Mike Burke

What Does July th Mean To Black Americans

ABC10 in Sacramento, CA reports The Declaration announced the freedom of the 13 North American colonies from Great Britain. The founding document of the United States explained “That these United Colonies are, and of Right ought to be Free and Independent States.” But, in 1776, the newly independent nation, free from British control, still held hundreds of thousands of Black people in captivity.

“The Declaration of Independence is probably the most hypocritical document,” said Dr. Rick Warren, President and Founder of the Black Expo and RW Media Enterprises. “At one point, they’re declaring freedom and, at another point, they’re enslaving people. It’s an interesting dichotomy. So many Black people in America have always had an interesting view on the Fourth of July. In our culture, it’s become one of those holidays used more as a family get together. It’s an opportunity for us to come together rather than a celebration of freedom.”

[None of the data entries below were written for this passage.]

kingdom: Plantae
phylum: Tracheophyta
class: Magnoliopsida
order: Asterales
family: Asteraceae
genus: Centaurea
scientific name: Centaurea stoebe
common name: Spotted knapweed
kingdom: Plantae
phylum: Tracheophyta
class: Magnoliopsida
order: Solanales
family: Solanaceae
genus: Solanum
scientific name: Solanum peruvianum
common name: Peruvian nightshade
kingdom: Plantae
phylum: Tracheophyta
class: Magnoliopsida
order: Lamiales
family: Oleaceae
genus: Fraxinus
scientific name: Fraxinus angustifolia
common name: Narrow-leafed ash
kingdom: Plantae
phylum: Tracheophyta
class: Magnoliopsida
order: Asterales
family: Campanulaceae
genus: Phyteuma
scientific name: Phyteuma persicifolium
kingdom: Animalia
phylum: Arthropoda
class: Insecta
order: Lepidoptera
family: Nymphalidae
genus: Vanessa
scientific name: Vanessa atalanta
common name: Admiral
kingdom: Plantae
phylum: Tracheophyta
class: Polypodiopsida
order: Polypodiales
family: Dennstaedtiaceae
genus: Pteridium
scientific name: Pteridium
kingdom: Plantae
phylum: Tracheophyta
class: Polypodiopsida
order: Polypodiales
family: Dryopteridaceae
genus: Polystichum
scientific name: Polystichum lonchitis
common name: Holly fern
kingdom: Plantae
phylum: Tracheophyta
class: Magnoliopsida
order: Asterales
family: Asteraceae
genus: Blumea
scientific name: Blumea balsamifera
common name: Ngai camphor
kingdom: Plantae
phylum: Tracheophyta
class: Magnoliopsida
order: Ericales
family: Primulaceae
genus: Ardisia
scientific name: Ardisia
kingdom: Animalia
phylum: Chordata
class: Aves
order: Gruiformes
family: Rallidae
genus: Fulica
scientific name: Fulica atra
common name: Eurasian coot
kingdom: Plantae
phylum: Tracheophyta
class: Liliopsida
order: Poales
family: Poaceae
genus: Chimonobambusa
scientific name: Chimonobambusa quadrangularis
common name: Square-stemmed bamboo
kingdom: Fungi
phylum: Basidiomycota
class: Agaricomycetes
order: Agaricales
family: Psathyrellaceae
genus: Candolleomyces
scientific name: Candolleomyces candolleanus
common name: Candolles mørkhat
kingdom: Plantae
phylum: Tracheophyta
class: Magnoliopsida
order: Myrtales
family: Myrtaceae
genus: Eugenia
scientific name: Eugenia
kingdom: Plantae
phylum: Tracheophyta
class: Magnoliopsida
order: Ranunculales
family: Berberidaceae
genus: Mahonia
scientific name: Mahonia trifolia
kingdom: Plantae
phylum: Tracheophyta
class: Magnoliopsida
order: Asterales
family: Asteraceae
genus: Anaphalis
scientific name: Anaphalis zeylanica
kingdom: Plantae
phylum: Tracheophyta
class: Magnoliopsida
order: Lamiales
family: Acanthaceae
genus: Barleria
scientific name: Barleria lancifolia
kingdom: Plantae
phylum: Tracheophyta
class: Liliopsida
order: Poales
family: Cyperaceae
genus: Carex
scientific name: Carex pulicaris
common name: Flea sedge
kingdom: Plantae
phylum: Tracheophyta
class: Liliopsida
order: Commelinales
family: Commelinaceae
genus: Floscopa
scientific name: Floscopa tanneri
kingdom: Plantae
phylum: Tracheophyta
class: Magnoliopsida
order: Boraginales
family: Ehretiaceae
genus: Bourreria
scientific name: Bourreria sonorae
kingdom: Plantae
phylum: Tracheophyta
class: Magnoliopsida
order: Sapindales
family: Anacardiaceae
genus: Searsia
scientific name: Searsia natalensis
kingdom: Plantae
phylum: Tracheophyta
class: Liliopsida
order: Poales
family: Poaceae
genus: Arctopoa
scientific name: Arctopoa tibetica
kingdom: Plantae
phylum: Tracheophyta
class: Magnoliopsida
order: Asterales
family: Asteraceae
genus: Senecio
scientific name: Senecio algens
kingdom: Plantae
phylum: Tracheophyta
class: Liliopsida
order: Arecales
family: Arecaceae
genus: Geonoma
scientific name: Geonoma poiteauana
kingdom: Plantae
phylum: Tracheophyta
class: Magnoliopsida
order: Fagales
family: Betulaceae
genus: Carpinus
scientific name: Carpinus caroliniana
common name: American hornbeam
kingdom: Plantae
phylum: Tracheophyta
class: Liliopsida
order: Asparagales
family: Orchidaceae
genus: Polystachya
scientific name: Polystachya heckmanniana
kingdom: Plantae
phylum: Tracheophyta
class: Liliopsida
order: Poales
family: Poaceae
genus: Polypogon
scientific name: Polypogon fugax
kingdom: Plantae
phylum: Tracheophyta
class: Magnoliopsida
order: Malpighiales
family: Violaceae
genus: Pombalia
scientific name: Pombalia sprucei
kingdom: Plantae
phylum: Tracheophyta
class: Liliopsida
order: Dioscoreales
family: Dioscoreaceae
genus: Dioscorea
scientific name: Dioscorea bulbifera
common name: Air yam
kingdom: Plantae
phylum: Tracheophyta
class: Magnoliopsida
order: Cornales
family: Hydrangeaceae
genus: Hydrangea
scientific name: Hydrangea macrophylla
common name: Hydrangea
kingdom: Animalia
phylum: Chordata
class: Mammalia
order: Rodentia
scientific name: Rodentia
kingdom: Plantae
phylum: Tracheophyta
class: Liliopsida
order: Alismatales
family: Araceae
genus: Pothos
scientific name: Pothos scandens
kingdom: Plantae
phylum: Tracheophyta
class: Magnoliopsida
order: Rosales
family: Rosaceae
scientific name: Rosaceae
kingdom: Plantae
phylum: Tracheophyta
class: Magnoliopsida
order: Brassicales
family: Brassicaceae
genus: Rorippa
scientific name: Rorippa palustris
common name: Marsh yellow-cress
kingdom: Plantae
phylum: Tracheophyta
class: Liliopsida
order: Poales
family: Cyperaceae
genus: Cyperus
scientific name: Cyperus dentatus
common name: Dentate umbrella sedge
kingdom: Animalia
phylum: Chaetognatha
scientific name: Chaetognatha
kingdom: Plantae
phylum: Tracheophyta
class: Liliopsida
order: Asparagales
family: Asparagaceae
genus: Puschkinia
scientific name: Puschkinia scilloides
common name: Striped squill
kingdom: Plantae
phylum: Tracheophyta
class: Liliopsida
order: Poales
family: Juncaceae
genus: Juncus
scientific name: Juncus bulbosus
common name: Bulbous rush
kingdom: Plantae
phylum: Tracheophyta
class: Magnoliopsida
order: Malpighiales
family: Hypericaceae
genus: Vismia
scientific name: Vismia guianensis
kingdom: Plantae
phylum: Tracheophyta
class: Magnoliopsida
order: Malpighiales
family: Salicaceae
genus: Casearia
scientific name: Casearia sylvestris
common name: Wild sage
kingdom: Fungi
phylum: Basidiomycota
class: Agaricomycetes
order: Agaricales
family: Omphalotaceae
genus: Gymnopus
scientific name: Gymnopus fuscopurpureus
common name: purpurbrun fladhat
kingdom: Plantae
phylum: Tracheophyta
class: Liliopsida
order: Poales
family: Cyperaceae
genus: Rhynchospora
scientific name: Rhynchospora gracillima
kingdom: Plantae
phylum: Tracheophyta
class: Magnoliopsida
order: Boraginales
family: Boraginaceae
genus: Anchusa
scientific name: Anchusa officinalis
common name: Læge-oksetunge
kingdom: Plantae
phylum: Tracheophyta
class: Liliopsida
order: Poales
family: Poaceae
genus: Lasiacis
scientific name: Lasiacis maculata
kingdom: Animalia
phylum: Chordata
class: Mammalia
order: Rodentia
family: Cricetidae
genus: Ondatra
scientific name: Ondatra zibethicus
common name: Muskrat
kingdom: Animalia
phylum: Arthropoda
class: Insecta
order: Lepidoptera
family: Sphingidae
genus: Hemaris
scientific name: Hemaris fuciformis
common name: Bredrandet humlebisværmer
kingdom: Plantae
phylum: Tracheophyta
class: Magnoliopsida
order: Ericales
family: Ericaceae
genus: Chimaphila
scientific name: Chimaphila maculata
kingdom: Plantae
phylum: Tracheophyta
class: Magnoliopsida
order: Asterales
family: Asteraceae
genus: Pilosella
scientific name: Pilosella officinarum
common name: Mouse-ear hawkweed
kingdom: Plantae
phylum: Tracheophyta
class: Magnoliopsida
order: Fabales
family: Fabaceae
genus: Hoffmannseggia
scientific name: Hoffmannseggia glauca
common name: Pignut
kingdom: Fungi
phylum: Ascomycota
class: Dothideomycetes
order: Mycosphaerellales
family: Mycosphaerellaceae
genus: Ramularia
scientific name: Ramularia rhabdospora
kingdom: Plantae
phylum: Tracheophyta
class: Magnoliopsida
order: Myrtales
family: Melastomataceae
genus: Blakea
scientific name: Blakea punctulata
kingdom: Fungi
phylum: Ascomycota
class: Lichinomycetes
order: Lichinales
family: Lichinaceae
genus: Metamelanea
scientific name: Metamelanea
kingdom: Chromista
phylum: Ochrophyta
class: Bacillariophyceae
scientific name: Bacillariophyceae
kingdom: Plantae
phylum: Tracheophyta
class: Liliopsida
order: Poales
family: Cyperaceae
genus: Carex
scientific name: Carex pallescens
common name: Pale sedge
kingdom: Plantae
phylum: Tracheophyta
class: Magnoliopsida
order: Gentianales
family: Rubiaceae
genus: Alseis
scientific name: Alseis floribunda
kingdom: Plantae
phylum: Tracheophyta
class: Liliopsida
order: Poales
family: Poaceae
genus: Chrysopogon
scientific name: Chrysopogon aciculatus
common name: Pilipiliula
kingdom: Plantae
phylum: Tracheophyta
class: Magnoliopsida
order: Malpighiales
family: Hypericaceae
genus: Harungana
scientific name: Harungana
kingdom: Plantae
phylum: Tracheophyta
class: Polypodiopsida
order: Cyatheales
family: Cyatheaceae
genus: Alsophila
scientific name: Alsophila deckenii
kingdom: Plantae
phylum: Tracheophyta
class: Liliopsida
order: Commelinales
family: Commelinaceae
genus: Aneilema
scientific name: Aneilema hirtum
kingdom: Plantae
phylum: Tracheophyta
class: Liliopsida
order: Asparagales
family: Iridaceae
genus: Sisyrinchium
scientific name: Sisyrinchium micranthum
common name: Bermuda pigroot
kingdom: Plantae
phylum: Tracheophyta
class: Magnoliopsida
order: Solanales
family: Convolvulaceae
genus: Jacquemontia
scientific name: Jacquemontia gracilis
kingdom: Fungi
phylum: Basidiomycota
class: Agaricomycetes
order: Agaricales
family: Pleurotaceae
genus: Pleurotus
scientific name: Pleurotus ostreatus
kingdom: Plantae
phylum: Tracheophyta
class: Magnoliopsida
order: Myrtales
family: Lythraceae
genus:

On July 5th, 1852, abolitionist Frederick Douglass gave a significant keynote address at an event in Rochester, New York commemorating the signing of the Declaration of Independence. In his speech, Douglass acknowledged the Founding Fathers of America, the architects of the Declaration of Independence, as “brave men” for their commitment to “life, liberty and the pursuit of happiness.”

“The Fourth of July is a national holiday to celebrate this country’s freedom from Britain,” said Rory Kaufman, Chair of the Black American Political Association of California, Sacramento Chapter. “But, Black people were never free or equal. We were still Three-Fifths in the Constitution of the United States. We were not considered whole.”